Example — LLaMA-3 8B: - d_model = 4096, n_layers = 32, n_heads = 32, n_kv_heads = 8 (GQA), d_ffn = 14336 (SwiGLU)

Parameter count estimation:

Embedding:       vocab_size × d_model = 128K × 4096 ≈ 0.5B
Attention/layer: 4 × d_model² = 4 × 4096² = 67M (per layer, 32 layers)
FFN/layer:       3 × d_model × d_ffn = 3 × 4096 × 14336 = 176M (per layer)
Total ≈ 8B ✓

Code

import torch
import torch.nn as nn
import math

class TransformerBlock(nn.Module):
    """Minimal decoder-only transformer block (Pre-LN, no attention for brevity)."""
    def __init__(self, d_model=512, n_heads=8, d_ffn=2048, dropout=0.1):
        super().__init__()
        self.norm1 = nn.LayerNorm(d_model)
        self.norm2 = nn.LayerNorm(d_model)
        self.attn = nn.MultiheadAttention(d_model, n_heads, batch_first=True)
        self.ffn = nn.Sequential(
            nn.Linear(d_model, d_ffn),
            nn.GELU(),
            nn.Linear(d_ffn, d_model),
            nn.Dropout(dropout),
        )

    def forward(self, x, causal_mask=None):
        # Pre-LN + residual
        normed = self.norm1(x)
        attn_out, _ = self.attn(normed, normed, normed, attn_mask=causal_mask)
        x = x + attn_out          # residual
        x = x + self.ffn(self.norm2(x))  # residual
        return x

class MiniDecoder(nn.Module):
    def __init__(self, vocab_size=1000, d_model=512, n_layers=6, n_heads=8):
        super().__init__()
        self.embed = nn.Embedding(vocab_size, d_model)
        self.pos_embed = nn.Embedding(2048, d_model)  # learned absolute
        self.blocks = nn.ModuleList([
            TransformerBlock(d_model, n_heads) for _ in range(n_layers)
        ])
        self.norm = nn.LayerNorm(d_model)
        self.head = nn.Linear(d_model, vocab_size, bias=False)

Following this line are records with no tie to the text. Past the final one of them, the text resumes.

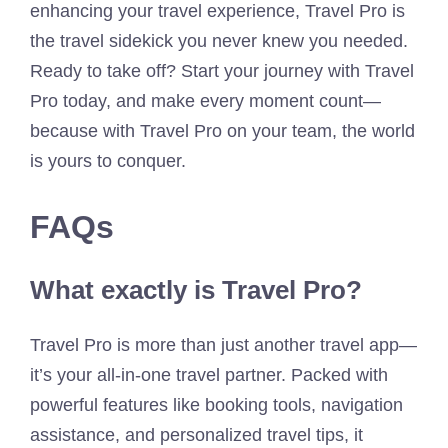
enhancing your travel experience, Travel Pro is
the travel sidekick you never knew you needed.
Ready to take off? Start your journey with Travel
Pro today, and make every moment count—
because with Travel Pro on your team, the world
is yours to conquer.
FAQs
What exactly is Travel Pro?
Travel Pro is more than just another travel app—
it’s your all-in-one travel partner. Packed with
powerful features like booking tools, navigation
assistance, and personalized travel tips, it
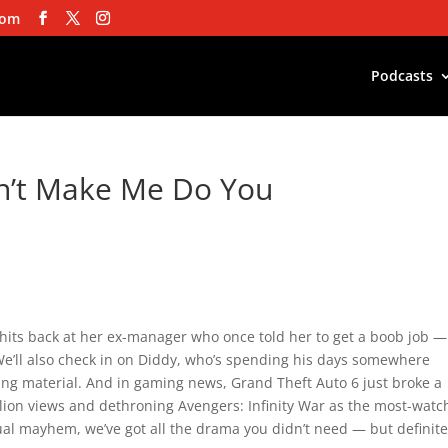
com
Podcasts
n’t Make Me Do You
hits back at her ex-manager who once told her to get a boob job 
e’ll also check in on Diddy, who’s spending his days somewhere
ing material. And in gaming news, Grand Theft Auto 6 just broke a
lion views and dethroning Avengers: Infinity War as the most-wat
tual mayhem, we’ve got all the drama you didn’t need — but definite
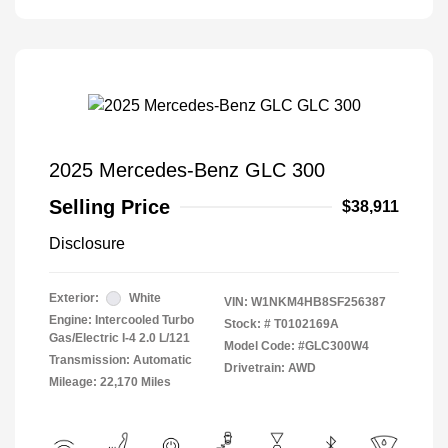
2025 Mercedes-Benz GLC 300
Selling Price
$38,911
Disclosure
Exterior:
White
VIN:
W1NKM4HB8SF256387
Engine: Intercooled Turbo
Stock: #
T0102169A
Gas/Electric I-4 2.0 L/121
Model Code: #GLC300W4
Transmission: Automatic
Drivetrain: AWD
Mileage: 22,170 Miles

    def forward(self, token_ids):
        B, T = token_ids.shape
        positions = torch.arange(T, device=token_ids.device).unsqueeze(0)
        x = self.embed(token_ids) + self.pos_embed(positions)

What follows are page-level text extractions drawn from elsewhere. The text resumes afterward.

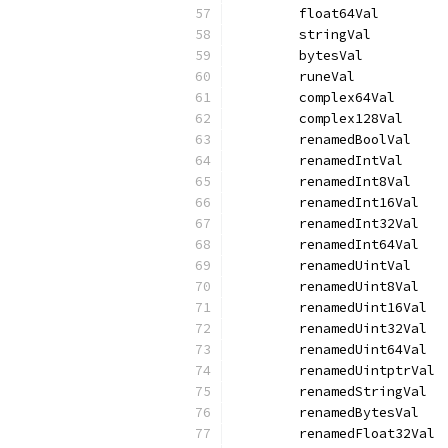
	float64Val        
	stringVal         
	bytesVal          
	runeVal           
	complex64Val      
	complex128Val     
	renamedBoolVal    
	renamedIntVal     
	renamedInt8Val    
	renamedInt16Val   
	renamedInt32Val   
	renamedInt64Val   
	renamedUintVal    
	renamedUint8Val   
	renamedUint16Val  
	renamedUint32Val  
	renamedUint64Val  
	renamedUintptrVal 
	renamedStringVal  
	renamedBytesVal   
	renamedFloat32Val 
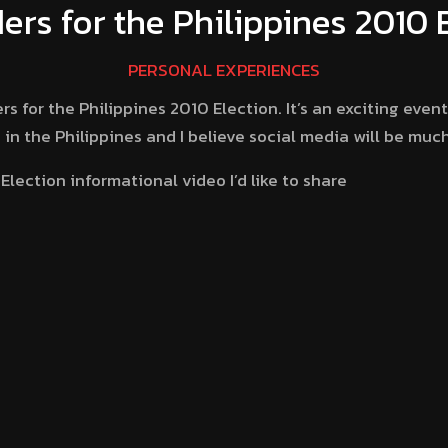
rs for the Philippines 2010 
PERSONAL EXPERIENCES
for the Philippines 2010 Election. It’s an exciting event s
in the Philippines and I believe social media will be muc
lection informational video I’d like to share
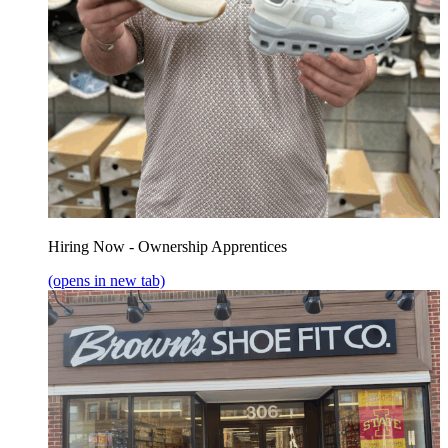
Hiring Now - Ownership Apprentices
(opens in new tab)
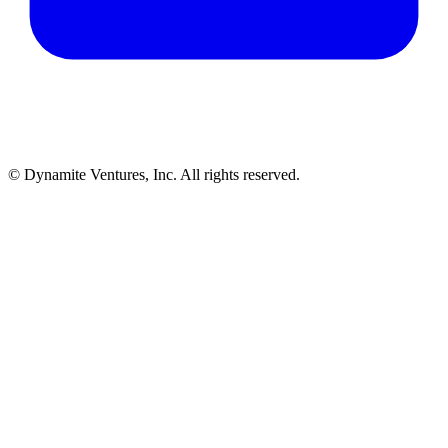
© Dynamite Ventures, Inc. All rights reserved.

        # Causal mask: upper triangle = -inf
        causal_mask = torch.triu(
            torch.full((T, T), float('-inf'), device=x.device), diagonal=1
        )
        for block in self.blocks:
            x = block(x, causal_mask)

        x = self.norm(x)
        logits = self.head(x)  # [B, T, vocab_size]
        return logits

# Quick sanity check
model = MiniDecoder(vocab_size=1000, d_model=256, n_layers=4)
tokens = torch.randint(0, 1000, (2, 16))  # batch=2, seq_len=16
logits = model(tokens)
print(f"Input shape: {tokens.shape}")
print(f"Output shape: {logits.shape}")  # [2, 16, 1000]
print(f"Parameters: {sum(p.numel() for p in model.parameters()):,}")

Study Notes

Must-know for interviews: - Transformers replaced RNNs by computing all pairwise token relationships in parallel (no sequential bottleneck) - Decoder-only = causal attention mask, autoregressive generation; encoder-only = bidirectional, no generation - Pre-LN is more stable than Post-LN and is used by all modern LLMs (LLaMA, Gemma, GPT-3+) - Residual connections prevent gradient vanishing in deep networks - RoPE encodes relative position via rotation → enables context extension; used by LLaMA, Gemma, Mistral - FFN stores factual associations; SwiGLU variant outperforms ReLU and is used in LLaMA/Gemma - d_model, n_layers, n_heads, d_ffn are the four key hyperparameters for parameter count estimation

Quick recall Q&A: - Why can't you just add more layers to improve a model without residuals? Gradients vanish through deep multiplicative transformations — residuals provide a gradient highway. - What is the role of the FFN in a transformer? Stores and recalls learned associations per-token (independent of cross-token interaction, which is attention's job). - Why does RoPE generalize better than learned absolute embeddings? It encodes relative position in the attention dot product, not absolute position in embeddings — relative patterns seen at shorter contexts extend to longer ones. - What is Pre-LN and why does it matter? LayerNorm is applied before the sublayer, not after; makes training stable without requiring careful warmup schedules.